- [WHAT IS REQUIRED]: Among the lines of the entries below, count those containing the word "Sort" and answer with the number only.

*** DATASET RECORDS Section Begins ***

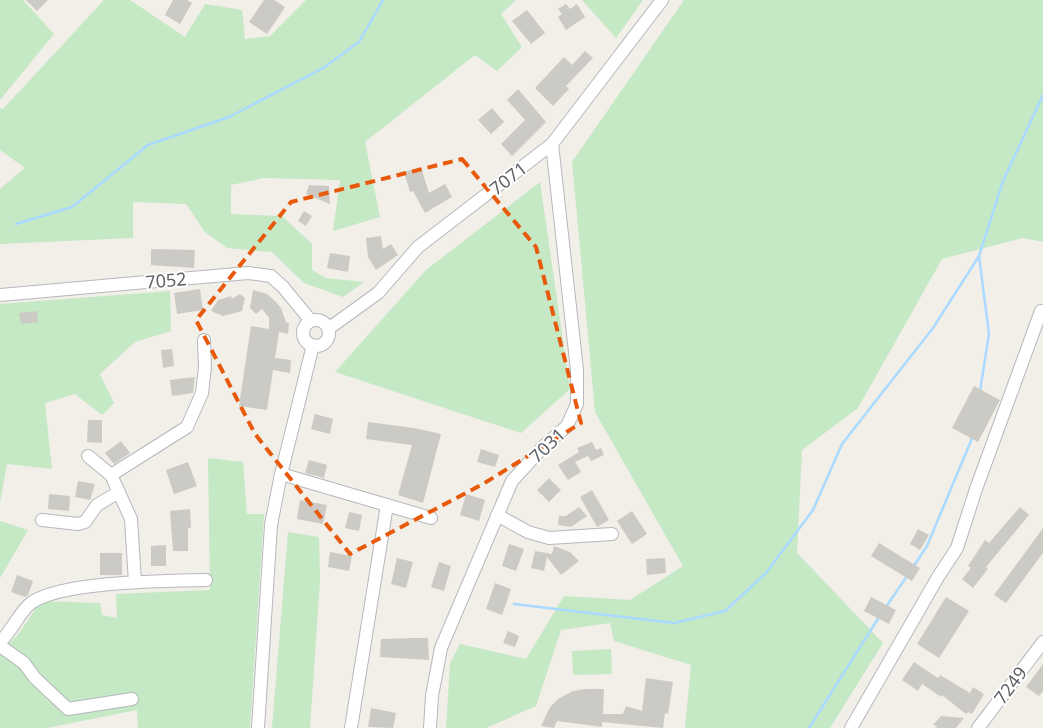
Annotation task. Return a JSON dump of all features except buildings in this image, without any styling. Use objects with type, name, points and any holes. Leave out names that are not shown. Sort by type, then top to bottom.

*** DATASET RECORDS Section Ends ***
*** DATASET RECORDS Section Begins ***

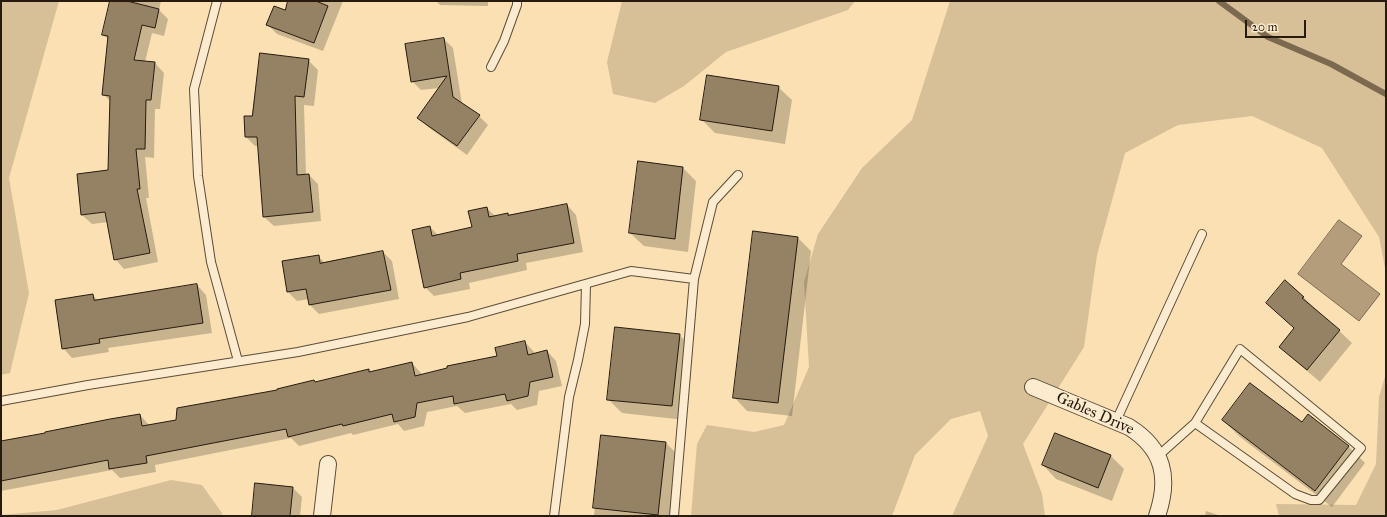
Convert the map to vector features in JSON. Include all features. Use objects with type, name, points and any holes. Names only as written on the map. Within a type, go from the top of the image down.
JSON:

*** DATASET RECORDS Section Ends ***
*** DATASET RECORDS Section Begins ***

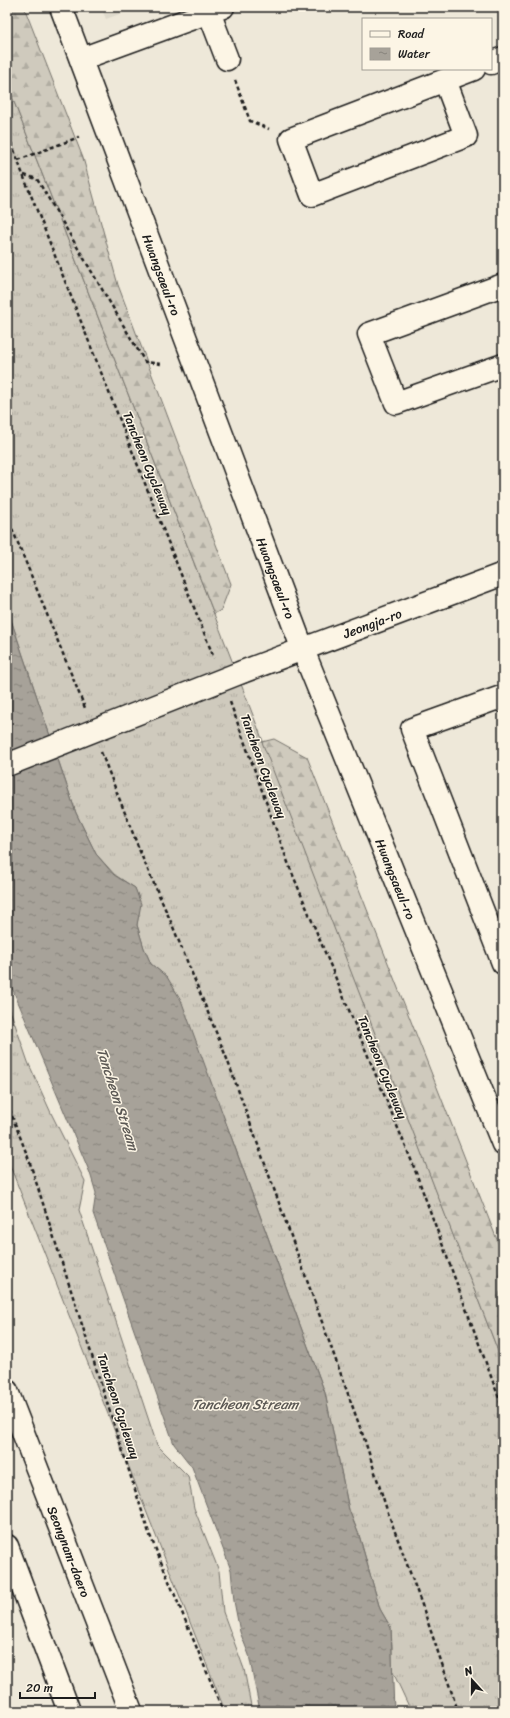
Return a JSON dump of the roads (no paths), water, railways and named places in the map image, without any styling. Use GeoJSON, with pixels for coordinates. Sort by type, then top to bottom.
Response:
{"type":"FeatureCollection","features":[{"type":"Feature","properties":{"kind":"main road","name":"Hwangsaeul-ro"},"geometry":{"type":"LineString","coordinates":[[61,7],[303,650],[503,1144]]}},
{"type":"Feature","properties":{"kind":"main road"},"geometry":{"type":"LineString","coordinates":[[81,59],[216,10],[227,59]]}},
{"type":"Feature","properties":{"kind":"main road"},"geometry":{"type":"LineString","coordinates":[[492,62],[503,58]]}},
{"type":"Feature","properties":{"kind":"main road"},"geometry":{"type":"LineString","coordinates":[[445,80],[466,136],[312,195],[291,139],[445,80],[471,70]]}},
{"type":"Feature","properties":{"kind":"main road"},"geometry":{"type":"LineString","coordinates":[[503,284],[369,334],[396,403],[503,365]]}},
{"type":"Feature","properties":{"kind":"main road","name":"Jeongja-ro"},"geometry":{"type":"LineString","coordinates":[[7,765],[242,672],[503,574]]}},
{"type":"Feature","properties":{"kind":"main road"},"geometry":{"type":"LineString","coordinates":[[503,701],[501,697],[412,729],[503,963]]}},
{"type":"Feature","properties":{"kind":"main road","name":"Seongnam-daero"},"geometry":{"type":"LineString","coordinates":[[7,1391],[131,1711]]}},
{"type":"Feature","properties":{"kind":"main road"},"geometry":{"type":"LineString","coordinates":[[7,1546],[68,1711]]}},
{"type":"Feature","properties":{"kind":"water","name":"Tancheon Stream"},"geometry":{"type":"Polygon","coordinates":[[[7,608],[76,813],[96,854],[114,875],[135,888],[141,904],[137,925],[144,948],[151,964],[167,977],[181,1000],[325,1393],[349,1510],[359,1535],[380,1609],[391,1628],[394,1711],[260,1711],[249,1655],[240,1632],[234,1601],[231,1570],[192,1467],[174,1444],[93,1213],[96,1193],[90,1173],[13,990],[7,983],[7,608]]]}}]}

*** DATASET RECORDS Section Ends ***

- [SOLUTION TO THE PROBLEM]: 2